Avant même le début du rassemblement, la police anti-émeutes a effectué une descente musclée dans plusieurs bars du quartier de Cihangir, autour de l'emblématique place Taksim, et a arrêté "au hasard" les personnes qui s'y trouvaient, dont des journalistes et des militants LGBTQ+, a constaté l'AFP.
Comme chaque année désormais, la Marche des Fiertés avait été officiellement interdite par le gouverneur de la ville mais des centaines de manifestants brandissant des drapeaux arc-en-ciel se sont rassemblés dans les rues adjacentes à la place Taksim, entièrement fermée au public.

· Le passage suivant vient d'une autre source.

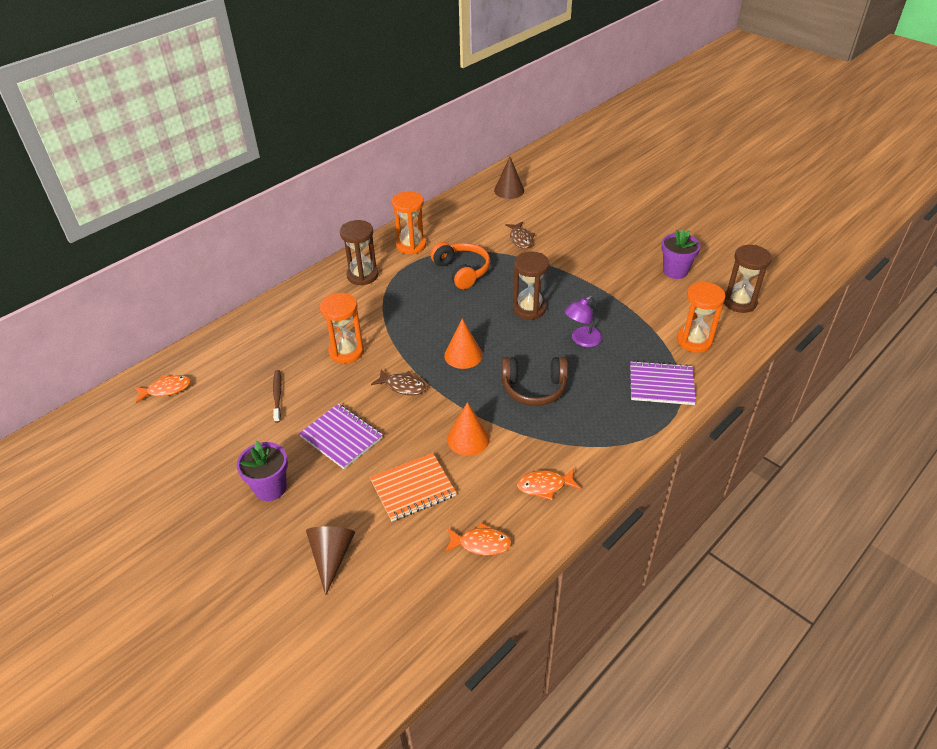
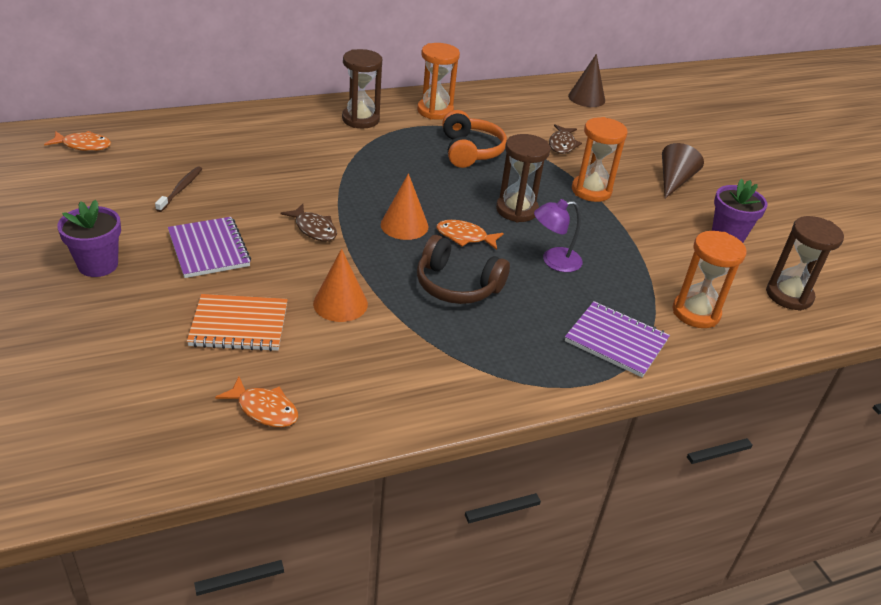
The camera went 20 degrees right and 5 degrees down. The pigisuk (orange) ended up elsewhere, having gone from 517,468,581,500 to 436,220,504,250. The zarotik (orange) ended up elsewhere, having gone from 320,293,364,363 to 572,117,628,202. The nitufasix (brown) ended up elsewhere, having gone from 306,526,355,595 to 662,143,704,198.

En chantant "L'avenir est queer", "Vous ne serez jamais seuls", ou "On est là, on est queer, on n'ira nulle part ailleurs", les manifestants ont ensuite défilé pendant un peu plus d'une heure dans les rues du quartier de Cihangir, soutenus par les riverains postés aux fenêtres.
"Défendre nos droits"
L'ONG Kaos GL, qui milite pour la promotion et la protection des personnes LGBTQ+, a dénombré "150 arrestations", alors qu'Amnesty International a réclamé leur "libération inconditionnelle et immédiate" sur Twitter. Selon plusieurs témoins, la police a tenté d'empêcher la presse de filmer les arrestations.
Selon le comptage des organisateurs de la marche, quelque 200 personnes ont au total été appréhendées en plusieurs vagues.

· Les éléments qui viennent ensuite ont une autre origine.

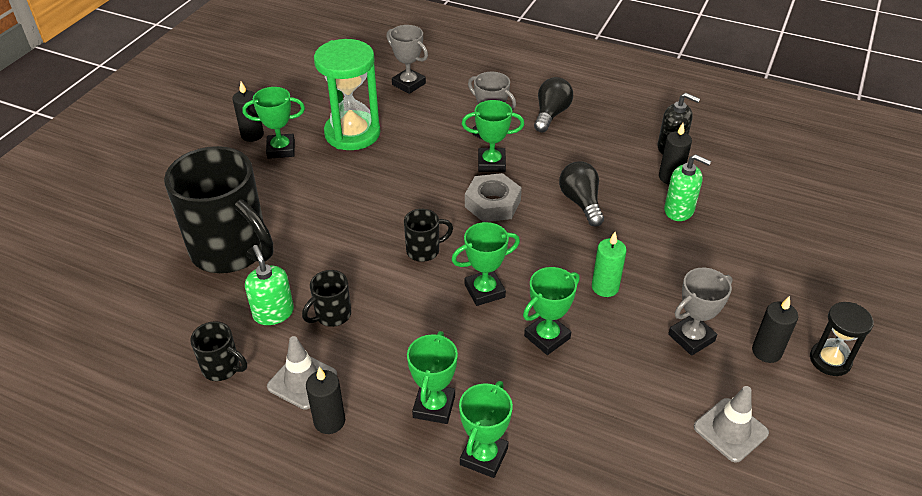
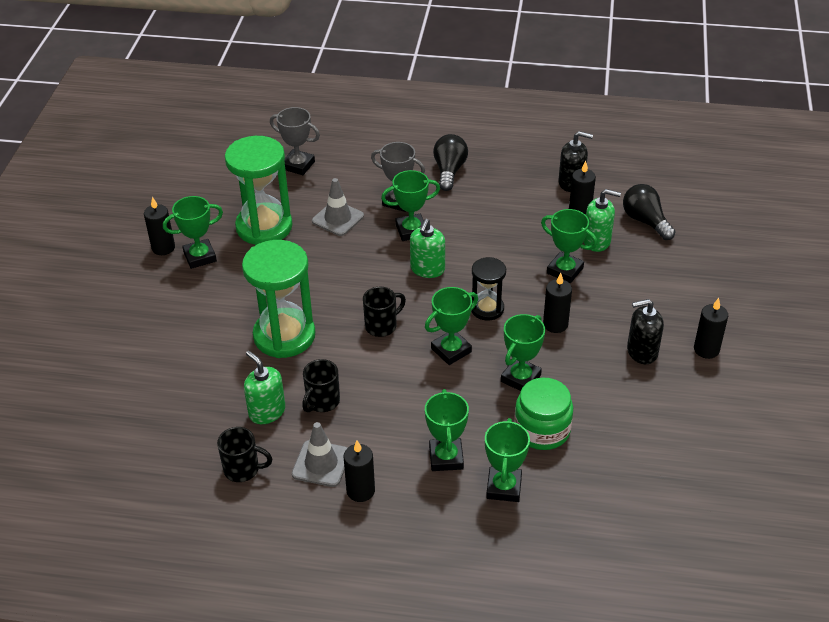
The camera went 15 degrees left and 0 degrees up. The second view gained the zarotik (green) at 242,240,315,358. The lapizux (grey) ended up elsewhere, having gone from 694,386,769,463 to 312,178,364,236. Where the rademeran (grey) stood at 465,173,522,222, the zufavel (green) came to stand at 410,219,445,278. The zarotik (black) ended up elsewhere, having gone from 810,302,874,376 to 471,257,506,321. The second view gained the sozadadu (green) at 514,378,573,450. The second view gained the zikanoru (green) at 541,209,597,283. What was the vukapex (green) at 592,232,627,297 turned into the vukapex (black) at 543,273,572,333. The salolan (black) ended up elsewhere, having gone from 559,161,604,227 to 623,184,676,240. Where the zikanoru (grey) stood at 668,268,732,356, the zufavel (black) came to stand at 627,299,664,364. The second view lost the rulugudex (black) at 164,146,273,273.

"Mais aujourd'hui, c'est l'occasion de défendre nos droits, de crier qu'on existe: jamais vous n'arriverez à arrêter les queers", estime un manifestant, usant du vocable qui désigne toute forme d'altersexualité et réfute la définition biologique du genre.

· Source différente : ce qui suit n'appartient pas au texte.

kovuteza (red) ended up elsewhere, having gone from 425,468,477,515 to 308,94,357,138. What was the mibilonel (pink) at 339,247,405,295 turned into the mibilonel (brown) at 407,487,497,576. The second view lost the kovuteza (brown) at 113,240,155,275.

Après un spectaculaire défilé en 2014 de plus de 100'000 personnes à Istanbul, les autorités turques ont interdit la Marche des Fiertés année après année, officiellement pour des raisons de sécurité.
Appel à lever l'interdiction
Vendredi, la Commissaire européenne aux droits humains, Dunja Mijatovic, avait appelé "les autorités d'Istanbul à lever l'interdiction en vigueur sur la Marche des Fiertés et à garantir la sécurité des manifestants pacifiques". "Les droits humains des personnes LGBT en Turquie doivent être protégés", ajoutait-elle, en réclamant qu'il soit "mis fin à (leur) stigmatisation".
L'homosexualité, dépénalisée en Turquie depuis le milieu du XIXe siècle (1858), n'est pas interdite mais reste largement soumise à l'opprobre sociale et à l'hostilité du parti islamo-conservateur au pouvoir, l'AKP, et à celle du gouvernement du président Recep Tayyip Erdogan. Un ministre a traité par le passé les homosexuels de "détraqués".